Scheme to supply water to Kandi village failed because it didn’t get the required administrative approval
KANDI, MAY 8: Mohammad Younus, a schoolteacher in Kandi village near Jammu, took more than two years to find a suitable match. That was because people in neighbouring villages didn’t want to marry their daughters off to someone in Kandi, where women had to trek long distances to reach the nearest well.
Now with Younus finally married, he faces another problem. Each time his wife goes to fetch water from the well, he accompanies her to ensure that she does not fall into it. “She does not know how to fetch water from a well as she is from a village where water is available in plenty,” Younus said. His fears are not unfounded. A number of people and cattle have died after falling into village wells.
But it wasn’t that the authorities hadn’t tried. Engineers of the Public Health Engineering (PHE) had formulated a project under the Accelerated Rural Water Supply Project (ARWSP) and had even spent Rs 40 lakh on it by March 2006. But they bungled by not doing something basic—getting the required administrative approval for the project.
While N.K. Sapolia, Assistant Executive Engineer, PHE Akhnoor Division, denied that they had ever formulated any water supply scheme for Kandi, his predecessor Jai Pal, who is now Executive Engineer, Irrigation and Flood Control, Akhoor, said a scheme that involved the construction of a dugwell between Balla and Godan was devised. The project, estimated to cost Rs 40 lakh, was scheduled for 2005-06.

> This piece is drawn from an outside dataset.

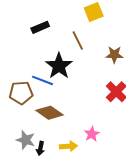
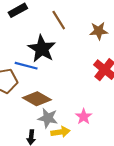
gray star: (26, 140) -> (48, 118), moved

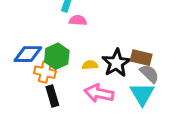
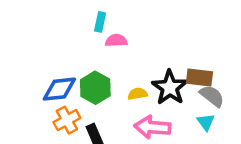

Work started in 2003-04 and a trial pit dug up but it didn’t have enough water. The PHE engineers then decided to help some localities in Kandi by getting them water from Balla. But since the existing well at the Balla pumping station did not have enough water to meet the demands of local residents, the PHE engineers connected it with another well under the centrally sponsored Integrated Watershed Development Programme. They also installed pumps to supply water to a new 30,000-gallon reservoir near Kandi. Water was then pumped from this reservoir to Master Muccha Singh mohalla in Balla and Nek Alam mohalla in Kandi. But people in Nek Alam mohalla complained that they still didn’t get water because they on a height compared to the reservoir.

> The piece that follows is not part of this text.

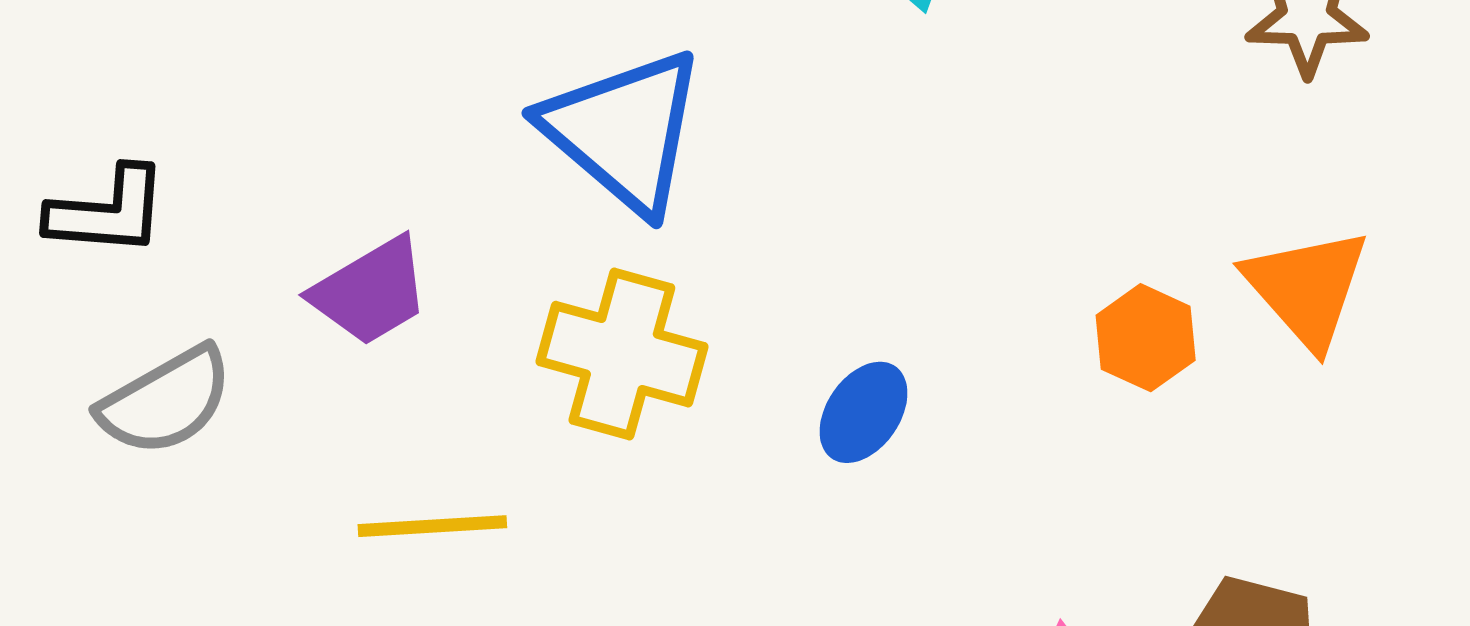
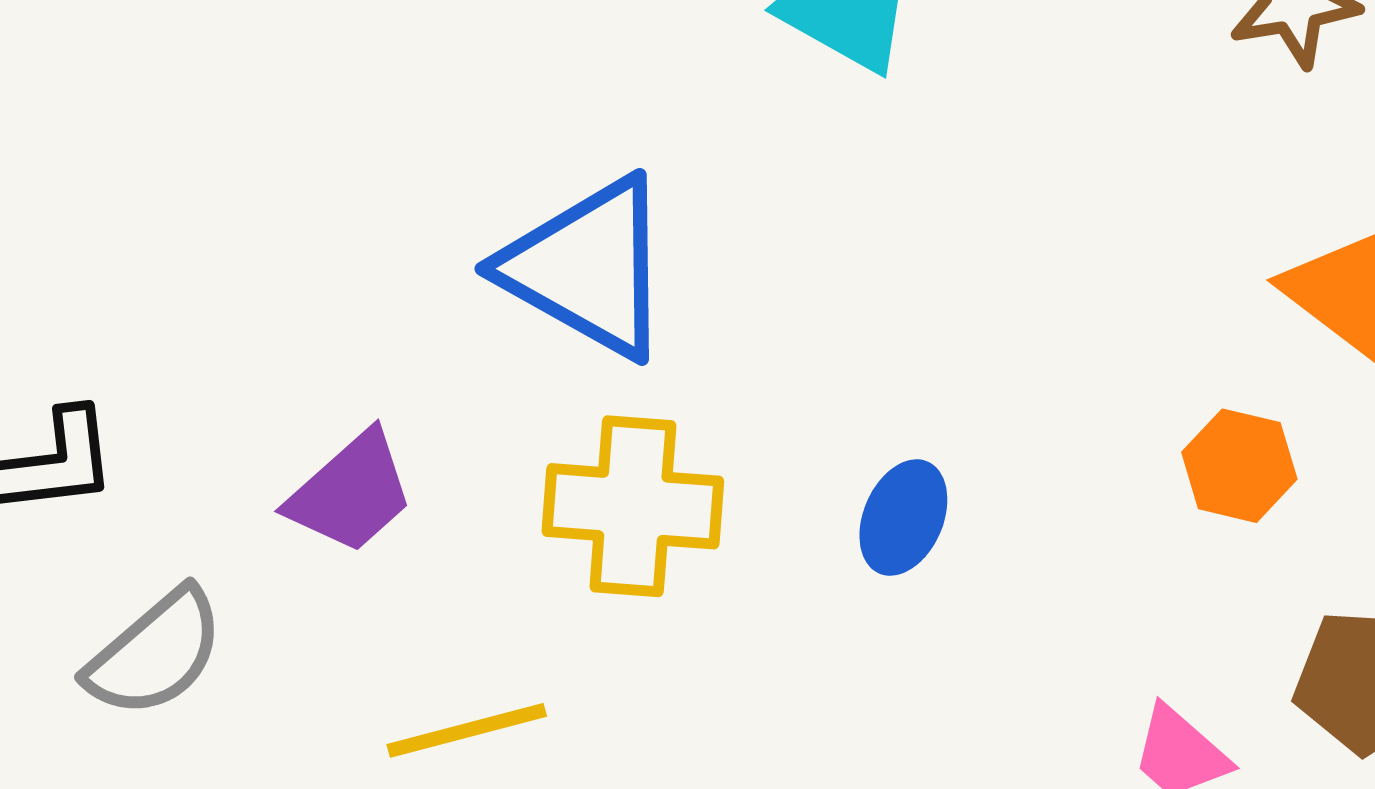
orange hexagon: (1146, 338) -> (1239, 466), moved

The PHE engineers revised the cost of the scheme to Rs 69 lakh. But what they had forgotten was they hadn’t got the administrative approval for the first scheme. And so, no funding was made and the scheme could not be commissioned.
Apart from the PHE project, the Rural Development Department had also dug up nearly half a dozen wells in the village under the centrally sponsored Integrated Watershed Development Programme. But most of these wells dried up much before the onset of summer.
The PHE dug one such well near the Government Girls Primary School but it did not have enough water, said Nek Alam, an ex-serviceman in the village. Instead, after the new well was built, the water level in an old, existing well fell, he said. “Last summer, we had to bring a water tanker from PHE Akhnoor and unload it into the old well”.